WHAT YOU ARE ASKED TO DO:
Continue the chapter about baby Evelyn's head growth and her family's first neurosurgery visit, starting right after its final sentence.

Chapter 1: every diagnosis comes with its own asterisk

I should go back to the beginning.

Not the beginning-beginning—just the part where things stopped being easy. Where the motherhood story I thought I was going to have started rewriting itself quietly in the background, one chart, one scan, one specialist visit at a time.

Evelyn was born in March 2018. Healthy. Screaming. Beautiful. Full of the usual chaos and milk and wide-eyed staring. She slept okay. She fed okay. Her little head smelled like something sweet and perfect. We were exhausted, but in that regular, unremarkable, “welcome to parenting” way.

And then, maybe a few weeks in, our family doctor noticed something.

Her head was growing a little faster than it should’ve been. Nothing wild. Nothing that set off alarms in the hallway. Just enough to raise an eyebrow. I didn’t know there were charts for head circumference. I didn’t know there was a threshold for what was too big. To me, she looked like a normal baby with maybe a slightly generous forehead.

But apparently there’s a chart for that. And Evelyn was starting to rocket off the page.

So we were referred to the children’s hospital. Just for an assessment. No rush. No stress. Just someone checking things out “to be safe.” We were new parents. We went along.

And then we found ourselves in neurosurgery.

The morning of the appointment, I told John, naively, it should be quick—in and out. We went through the usual logistics of how to manage a quick hospital appointment without paying too much for parking. Without investing too much.

I can’t even remember going into the neurosurgery clinic at the children’s hospital. I thought we were going to see someone who’d pat her on the head, say “Yep, that’s a sturdy little cranium,” and send us home. I thought maybe someone would measure it again and tell me that percentile lines are flexible and subjective and not to worry.

But no. Apparently when a baby’s head starts to outpace the normal range, they don’t send you home to wait and see. They send you to neurosurgery.

That was our first appointment. Evelyn in her car seat, wide-eyed. Me in my postpartum hoodie, trying to act like this was still routine. Trying to convince myself it was all part of a precautionary checklist. I remember thinking, “They’re being thorough, that’s all.”

Dr. David McAuley, chief of paediatric neurosurgery, didn’t really soften the moment.

He wasn’t cold, exactly. Just… focused. Quietly clinical. He looked at Evelyn, then at the referral notes. Measured her head again, then sat back slightly and said, “There’s something going on that’s causing this growth. We’ll need an MRI.”

It wasn’t what I was expecting. Not the tone. Not the plan. Not the next step.

He said there were a few possibilities. Some minor. Some manageable. And then, carefully, deliberately, he said the other possibility.

“There could be a lump in her head,” he said.

That was the first time I felt the floor start to tilt. Not collapse—just tilt.

Because “lump” is such a small word. Unremarkable, even. But in a conversation about your infant daughter’s skull, it hits like a thunderclap.

So we went to the MRI. Everything moved faster than I wanted. Faster than I was emotionally ready for. Which is probably a mercy, because I didn’t have time to spiral.

RECORDS SUPPLIED:

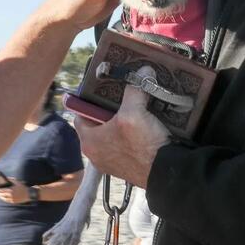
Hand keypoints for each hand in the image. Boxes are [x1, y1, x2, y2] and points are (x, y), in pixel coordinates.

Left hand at [0, 179, 30, 204]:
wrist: (28, 194)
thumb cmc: (22, 187)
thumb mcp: (17, 182)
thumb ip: (11, 180)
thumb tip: (5, 178)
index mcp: (10, 190)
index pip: (1, 190)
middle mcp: (10, 195)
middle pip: (1, 194)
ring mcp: (11, 199)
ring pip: (3, 198)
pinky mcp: (13, 202)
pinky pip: (6, 200)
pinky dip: (3, 198)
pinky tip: (2, 197)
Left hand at [75, 66, 170, 187]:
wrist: (164, 174)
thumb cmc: (142, 145)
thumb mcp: (134, 112)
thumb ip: (134, 89)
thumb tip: (143, 70)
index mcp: (89, 141)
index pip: (80, 113)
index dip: (90, 99)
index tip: (102, 89)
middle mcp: (96, 154)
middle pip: (97, 122)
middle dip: (109, 108)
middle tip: (122, 95)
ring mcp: (111, 161)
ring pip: (112, 132)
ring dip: (121, 120)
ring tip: (135, 106)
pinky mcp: (126, 165)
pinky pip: (123, 143)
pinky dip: (130, 133)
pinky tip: (144, 123)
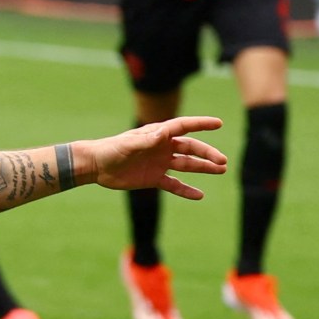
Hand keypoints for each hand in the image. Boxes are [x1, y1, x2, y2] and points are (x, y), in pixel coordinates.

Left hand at [83, 116, 226, 199]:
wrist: (95, 166)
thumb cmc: (109, 150)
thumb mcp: (127, 144)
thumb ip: (145, 140)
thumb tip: (163, 133)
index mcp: (156, 134)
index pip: (183, 126)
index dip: (201, 124)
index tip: (218, 123)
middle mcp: (161, 147)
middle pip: (190, 148)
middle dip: (207, 153)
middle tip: (222, 161)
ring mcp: (159, 163)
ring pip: (187, 164)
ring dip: (203, 168)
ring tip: (221, 170)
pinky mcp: (153, 178)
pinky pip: (174, 184)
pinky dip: (186, 190)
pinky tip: (200, 195)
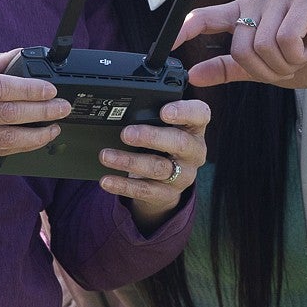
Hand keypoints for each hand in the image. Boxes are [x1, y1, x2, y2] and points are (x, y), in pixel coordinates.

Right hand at [0, 50, 72, 175]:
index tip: (50, 90)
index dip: (28, 90)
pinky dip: (20, 147)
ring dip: (36, 135)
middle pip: (5, 114)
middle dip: (41, 112)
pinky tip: (34, 139)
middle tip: (61, 108)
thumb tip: (25, 54)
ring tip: (54, 128)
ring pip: (4, 140)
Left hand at [96, 98, 209, 232]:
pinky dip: (123, 185)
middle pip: (179, 143)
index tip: (164, 111)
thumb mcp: (165, 127)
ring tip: (106, 156)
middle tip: (126, 134)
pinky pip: (144, 190)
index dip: (184, 112)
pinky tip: (107, 180)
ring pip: (158, 168)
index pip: (200, 115)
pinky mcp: (167, 194)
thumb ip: (153, 116)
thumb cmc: (163, 144)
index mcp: (195, 128)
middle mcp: (193, 152)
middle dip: (151, 137)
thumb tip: (123, 111)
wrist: (167, 181)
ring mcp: (183, 175)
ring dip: (129, 161)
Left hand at [175, 0, 306, 89]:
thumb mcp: (259, 69)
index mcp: (244, 13)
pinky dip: (296, 55)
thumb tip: (192, 75)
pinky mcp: (304, 1)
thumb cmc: (302, 57)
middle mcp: (259, 0)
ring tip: (297, 57)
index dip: (185, 29)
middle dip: (263, 69)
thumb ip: (227, 69)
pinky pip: (285, 39)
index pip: (206, 17)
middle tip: (283, 67)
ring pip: (263, 44)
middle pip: (240, 45)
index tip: (168, 45)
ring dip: (282, 64)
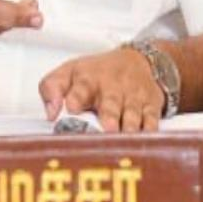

EXPECTED ANSWER:
The results came back. Evelyn had been born with a brain malformation—a birth defect, technically. The fluid inside her skull wasn’t draining properly. Her ventricles—tiny passageways in the brain that carry cerebrospinal fluid—were partially blocked. The fluid that should’ve been flowing smoothly down her spine was bottling up inside her skull. That’s why her head was growing so fast. Pressure. Accumulation. An invisible blockage she was born with, and no one saw it until now.

They didn’t find a tumour. Nor a lump. Not in the scary sense. Just a plumbing issue. A misrouted pipe.

The neurosurgeon said it was common enough. He said it was manageable. That this was the kind of thing they saw often in children’s hospitals. He used words like “straightforward” and “routine,” which in hindsight are pretty wild things to say about brain surgery, but at the time I clung to them like gospel.

He told us Evelyn would need a shunt. A small device, implanted in her head, that would drain the fluid down to her abdomen where it could be reabsorbed into the body. The surgery would be quick. The recovery would be manageable. The results would be long-term.

This is a fix, he said. A solution. We do this, and it’s done. For now.

I believed him.

In June 2018, the day after father’s day, Evelyn had brain surgery. She was still a newborn at eleven weeks old.

The surgery went well. The shunt was placed. I remember seeing her afterward, tiny and drowsy in a hospital crib, with her head bandaged and a monitor clipped to her toe. She looked like a child in a sci-fi movie, like someone who had survived something most people never have to think about. And she had.

The hospital discharged us a few days later. Her head circumference stabilized. The rest of her body caught up. The follow-up scans looked good. She fed well. She smiled. She hit her milestones. We took a breath.

Everyone was calm again. Everything was steady.

Evelyn was okay.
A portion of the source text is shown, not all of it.